### SUPPLIED DATA
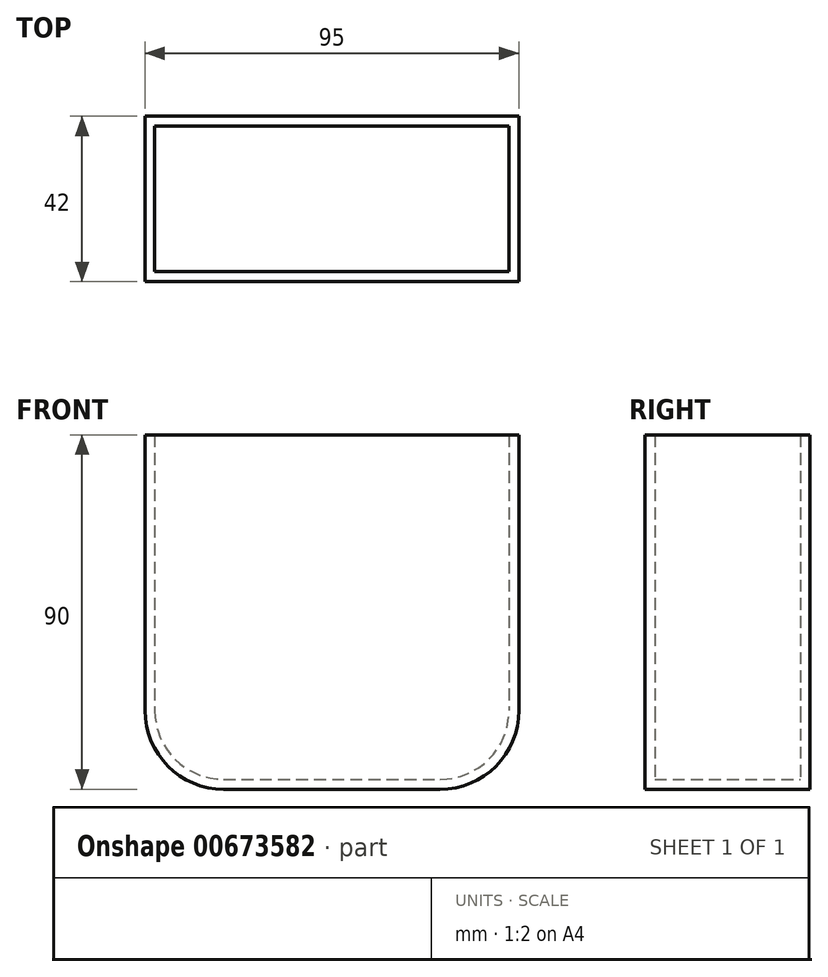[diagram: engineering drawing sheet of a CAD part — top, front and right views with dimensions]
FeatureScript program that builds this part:
annotation { "Feature Type Name" : "Feature", "Feature Type Description" : "" }
export const myFeature = defineFeature(function(context is Context, id is Id, definition is map)
    precondition{}
    {
        {
            var Q0;
            Q0=qCreatedBy(makeId("Front.planeOp"),FACE);
            var sketch = newSketch(context, id + "F0", { "sketchPlane" : qUnion([Q0])});
            skLineSegment(sketch, "E0.bottom", {"start": v(0, 0) * mm, "end": v(95, 0) * mm});
            skLineSegment(sketch, "E0.top", {"start": v(20, -90) * mm, "end": v(75, -90) * mm});
            skLineSegment(sketch, "E0.left", {"start": v(0, 0) * mm, "end": v(0, -70) * mm});
            skLineSegment(sketch, "E0.right", {"start": v(95, 0) * mm, "end": v(95, -70) * mm});
            skPoint(sketch, "E1.visualSharp", {"position": v(0, -90) * mm});
            skArc(sketch, "E1.filletArc", {"start": v(0, -70) * mm, "mid": v(5.86, -84.14) * mm, "end": v(20, -90) * mm});
            skPoint(sketch, "E2.visualSharp", {"position": v(95, -90) * mm});
            skArc(sketch, "E2.filletArc", {"start": v(75, -90) * mm, "mid": v(89.14, -84.14) * mm, "end": v(95, -70) * mm});
            skSolve(sketch);
        }
        {
            var Q0;
            Q0 = qSketchRegion(id + "F0", true);
            extrude(context, id + "F1", {"entities" : qUnion([Q0]), "depth" : 42 * mm, "offsetDistance" : 25 * mm});
        }
        {
            var Q0;
            Q0=makeQuery(id+"F1.opExtrude","SWEPT_FACE",FACE,{"disambiguationData":[OSD([sQuery(id+"F0.wireOp",EDGE,"E0.bottom")])]});
            shell(context, id + "F2", {"entities" : qUnion([Q0]), "thickness" : 2.5 * mm});
        }
    });
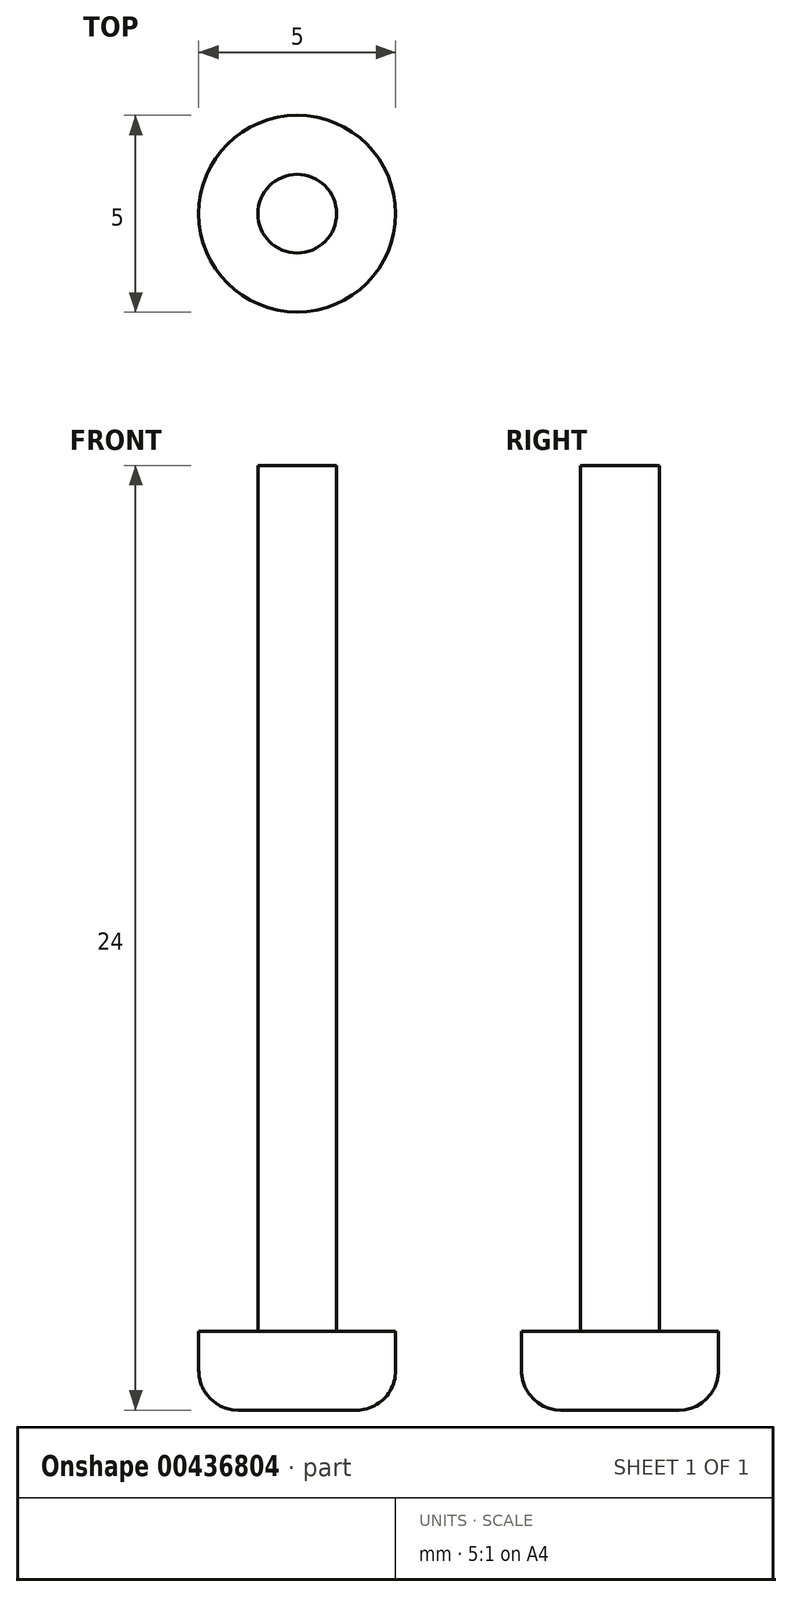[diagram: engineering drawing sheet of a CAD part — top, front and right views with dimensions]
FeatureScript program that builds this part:
annotation { "Feature Type Name" : "Feature", "Feature Type Description" : "" }
export const myFeature = defineFeature(function(context is Context, id is Id, definition is map)
    precondition{}
    {
        {
            var Q0;
            Q0=qCreatedBy(makeId("Top.planeOp"),FACE);
            var sketch = newSketch(context, id + "F0", { "sketchPlane" : qUnion([Q0])});
            skCircle(sketch, "E0", {"center": v(0, 0) * mm, "radius": 2.5 * mm});
            skSolve(sketch);
        }
        {
            var Q0;
            Q0 = qSketchRegion(id + "F0", true);
            extrude(context, id + "F1", {"entities" : qUnion([Q0]), "depth" : 2 * mm});
        }
        {
            var Q0;
            Q0=makeQuery(id+"F1.opExtrude","CAP_FACE",FACE,{"disambiguationData":[OSD([sQuery(id+"F0.wireOp",EDGE,"E0")])],"isStart":false});
            var sketch = newSketch(context, id + "F2", { "sketchPlane" : qUnion([Q0])});
            skCircle(sketch, "E1", {"center": v(0, 0) * mm, "radius": 1 * mm});
            skSolve(sketch);
        }
        {
            var Q0;
            Q0 = qSketchRegion(id + "F2", true);
            extrude(context, id + "F3", {"entities" : qUnion([Q0]), "operationType" : NewBodyOperationType.ADD, "depth" : 22 * mm});
        }
        {
            var Q0;
            Q0=makeQuery(id+"F1.opExtrude","CAP_EDGE",EDGE,{"disambiguationData":[OSD([sQuery(id+"F0.wireOp",EDGE,"E0")])],"isStart":true});
            fillet(context, id + "F4", {"entities" : qUnion([Q0]), "radius" : 1 * mm, "tangentPropagation" : true, "allowEdgeOverflow" : false});
        }
    });
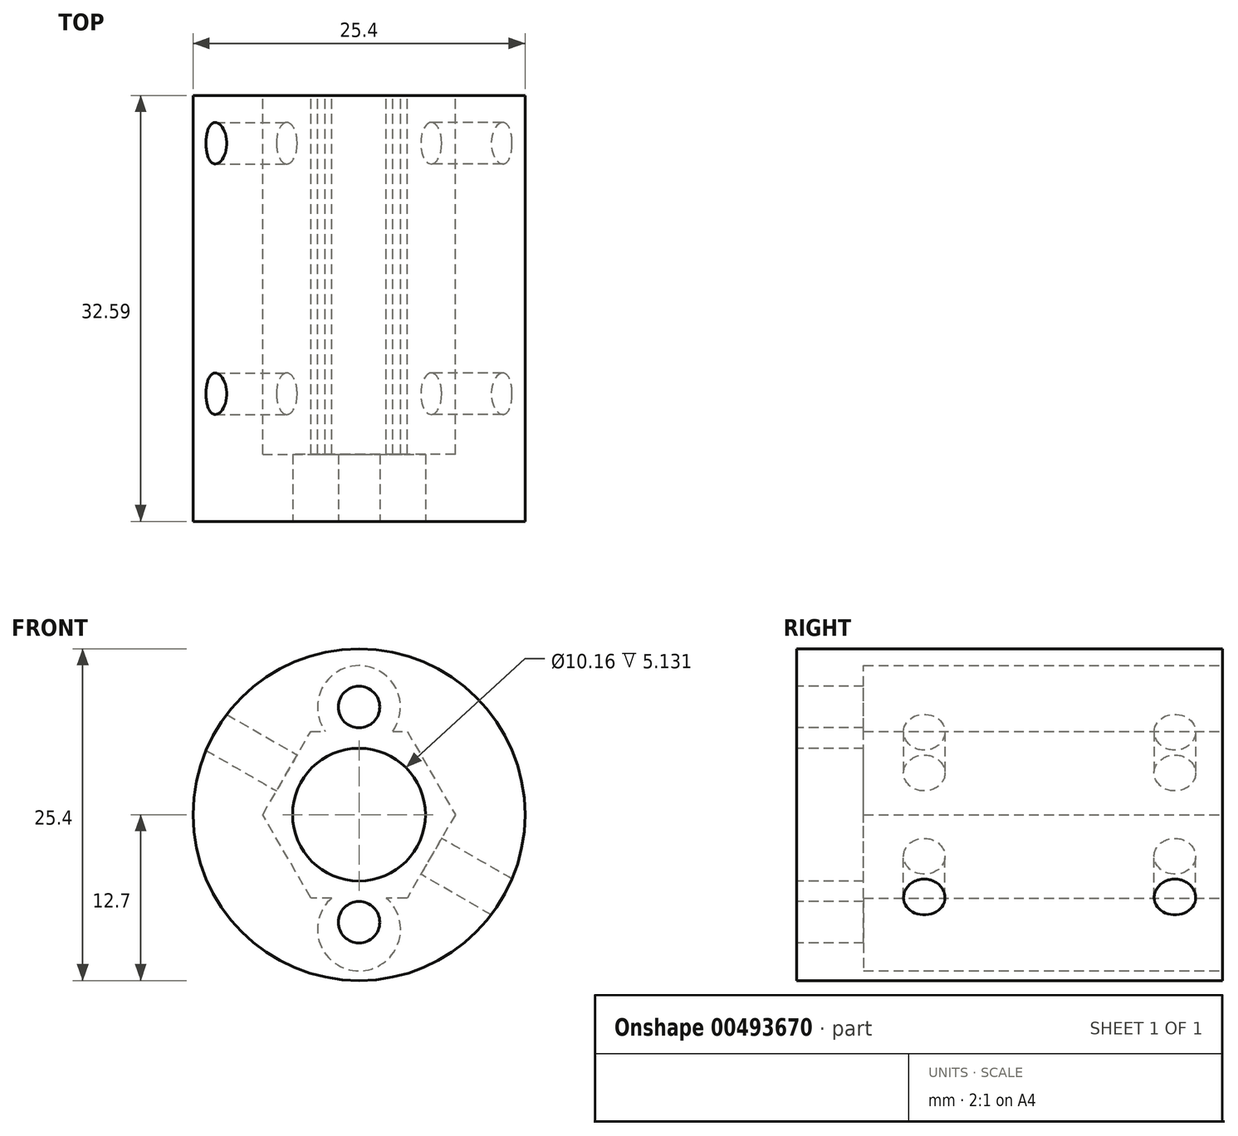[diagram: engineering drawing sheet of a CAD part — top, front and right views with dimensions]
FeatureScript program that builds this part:
annotation { "Feature Type Name" : "Feature", "Feature Type Description" : "" }
export const myFeature = defineFeature(function(context is Context, id is Id, definition is map)
    precondition{}
    {
        {
            var Q0;
            Q0=qCreatedBy(makeId("Front.planeOp"),FACE);
            var sketch = newSketch(context, id + "F0", { "sketchPlane" : qUnion([Q0])});
            skCircle(sketch, "E0", {"center": v(0, 0) * mm, "radius": 12.7 * mm});
            skCircle(sketch, "E1.cCircle", {"center": v(0, 0) * mm, "radius": 7.37 * mm, "construction": true});
            skLineSegment(sketch, "E1.0", {"start": v(7.37, 0) * mm, "end": v(3.68, -6.38) * mm});
            skLineSegment(sketch, "E1.1", {"start": v(3.68, -6.38) * mm, "end": v(2.07, -6.38) * mm});
            skLineSegment(sketch, "E1.2", {"start": v(-3.68, -6.38) * mm, "end": v(-7.37, 0) * mm});
            skLineSegment(sketch, "E1.3", {"start": v(-7.37, 0) * mm, "end": v(-3.68, 6.38) * mm});
            skLineSegment(sketch, "E1.4", {"start": v(-3.68, 6.38) * mm, "end": v(-2.58, 6.38) * mm});
            skLineSegment(sketch, "E1.5", {"start": v(3.68, 6.38) * mm, "end": v(7.37, 0) * mm});
            skArc(sketch, "E2", {"start": v(2.58, 6.38) * mm, "mid": v(0, 11.4) * mm, "end": v(-2.58, 6.38) * mm});
            skPoint(sketch, "E2.centerSnap0", {"position": v(0, 6.38) * mm});
            skArc(sketch, "E3.1.0", {"start": v(-2.07, -6.38) * mm, "mid": v(0, -11.96) * mm, "end": v(2.07, -6.38) * mm});
            skPoint(sketch, "E3.center", {"position": v(0, -0.28) * mm});
            skLineSegment(sketch, "E4.trimOffspring", {"start": v(2.58, 6.38) * mm, "end": v(3.68, 6.38) * mm});
            skLineSegment(sketch, "E5.trimOffspring", {"start": v(-2.07, -6.38) * mm, "end": v(-3.68, -6.38) * mm});
            skSolve(sketch);
        }
        {
            var Q0;
            Q0=makeQuery(id+"F0.imprint","IMPRINT",FACE,{"disambiguationData":[TD([[makeQuery(id+"F0.imprint","IMPRINT",EDGE,{"derivedFrom":sQuery(id+"F0.wireOp",EDGE,"E1.0")}),-1.0]])]});
            var Q1;
            Q1=makeQuery(id+"F0.imprint","IMPRINT",FACE,{"disambiguationData":[TD([[makeQuery(id+"F0.imprint","IMPRINT",EDGE,{"derivedFrom":sQuery(id+"F0.wireOp",EDGE,"E0")}),1.0]])]});
            extrude(context, id + "F1", {"entities" : qUnion([Q0, Q1]), "depth" : 25.4 * mm});
        }
        {
            var Q0;
            Q0=makeQuery(id+"F0.imprint","IMPRINT",FACE,{"disambiguationData":[TD([[makeQuery(id+"F0.imprint","IMPRINT",EDGE,{"derivedFrom":sQuery(id+"F0.wireOp",EDGE,"E1.0")}),-1.0]])]});
            extrude(context, id + "F2", {"entities" : qUnion([Q0]), "operationType" : NewBodyOperationType.REMOVE, "depth" : 20.27 * mm, "offsetDistance" : 25.4 * mm});
        }
        {
            var Q0;
            Q0=makeQuery(id+"F1.opExtrude","CAP_FACE",FACE,{"disambiguationData":[OSD([sQuery(id+"F0.wireOp",EDGE,"E0")])],"isStart":false});
            var sketch = newSketch(context, id + "F3", { "sketchPlane" : qUnion([Q0])});
            skSolve(sketch);
        }
        {
            var Q0;
            Q0=makeQuery(id+"F3.imprint","IMPRINT",FACE,{"disambiguationData":[TD([[makeQuery(id+"F3.imprint","IMPRINT",EDGE,{"derivedFrom":makeQuery(id+"F1.opExtrude","CAP_EDGE",EDGE,{"disambiguationData":[OSD([sQuery(id+"F0.wireOp",EDGE,"E0")])],"isStart":false})}),1.0]])]});
            var sketch = newSketch(context, id + "F4", { "sketchPlane" : qUnion([Q0])});
            skCircle(sketch, "E6", {"center": v(0, 8.24) * mm, "radius": 1.59 * mm});
            skCircle(sketch, "E7.1.0", {"center": v(0, -8.24) * mm, "radius": 1.59 * mm});
            skPoint(sketch, "E7.center", {"position": v(0, 0) * mm});
            skSolve(sketch);
        }
        {
            var Q0;
            Q0 = qSketchRegion(id + "F4", true);
            extrude(context, id + "F5", {"entities" : qUnion([Q0]), "operationType" : NewBodyOperationType.REMOVE, "oppositeDirection" : true, "depth" : 19.05 * mm, "offsetDistance" : 25.4 * mm});
        }
        {
            var Q0;
            Q0=makeQuery(id+"F3.imprint","IMPRINT",FACE,{"disambiguationData":[TD([[makeQuery(id+"F3.imprint","IMPRINT",EDGE,{"derivedFrom":makeQuery(id+"F1.opExtrude","CAP_EDGE",EDGE,{"disambiguationData":[OSD([sQuery(id+"F0.wireOp",EDGE,"E0")])],"isStart":false})}),1.0]])]});
            var sketch = newSketch(context, id + "F6", { "sketchPlane" : qUnion([Q0])});
            skCircle(sketch, "E8", {"center": v(0, 0) * mm, "radius": 5.08 * mm});
            skSolve(sketch);
        }
        {
            var Q0;
            Q0 = qSketchRegion(id + "F6", true);
            extrude(context, id + "F7", {"entities" : qUnion([Q0]), "operationType" : NewBodyOperationType.REMOVE, "oppositeDirection" : true, "depth" : 127 * mm, "offsetDistance" : 25.4 * mm});
        }
        {
            var Q0;
            Q0=makeQuery(id+"F2.boolean.opBoolean","COPY",FACE,{"derivedFrom":makeQuery(id+"F2.opExtrude","SWEPT_FACE",FACE,{"disambiguationData":[OSD([sQuery(id+"F0.wireOp",EDGE,"E1.0")])]})});
            var sketch = newSketch(context, id + "F8", { "sketchPlane" : qUnion([Q0])});
            skCircle(sketch, "E9", {"center": v(15.63, 0) * mm, "radius": 1.59 * mm});
            skCircle(sketch, "E10", {"center": v(-3.54, 0) * mm, "radius": 1.59 * mm});
            skSolve(sketch);
        }
        {
            var Q0;
            Q0=makeQuery(id+"F0.imprint","IMPRINT",FACE,{"disambiguationData":[TD([[makeQuery(id+"F0.imprint","IMPRINT",EDGE,{"derivedFrom":sQuery(id+"F0.wireOp",EDGE,"E0")}),1.0]])]});
            extrude(context, id + "F9", {"entities" : qUnion([Q0]), "operationType" : NewBodyOperationType.ADD, "oppositeDirection" : true, "depth" : 7.2 * mm, "offsetDistance" : 25.4 * mm});
        }
        {
            var Q0;
            Q0 = qSketchRegion(id + "F8", true);
            extrude(context, id + "F10", {"entities" : qUnion([Q0]), "operationType" : NewBodyOperationType.REMOVE, "oppositeDirection" : true, "depth" : 127 * mm, "offsetDistance" : 25.4 * mm});
        }
        {
            var Q0;
            Q0 = qSketchRegion(id + "F8", true);
            extrude(context, id + "F11", {"entities" : qUnion([Q0]), "operationType" : NewBodyOperationType.REMOVE, "depth" : 127 * mm, "offsetDistance" : 25.4 * mm});
        }
    });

### THE TASK
How many lines in the entries above contain the string "visualSharp", matching case? Reply with the number only.

### TASK ANSWER
2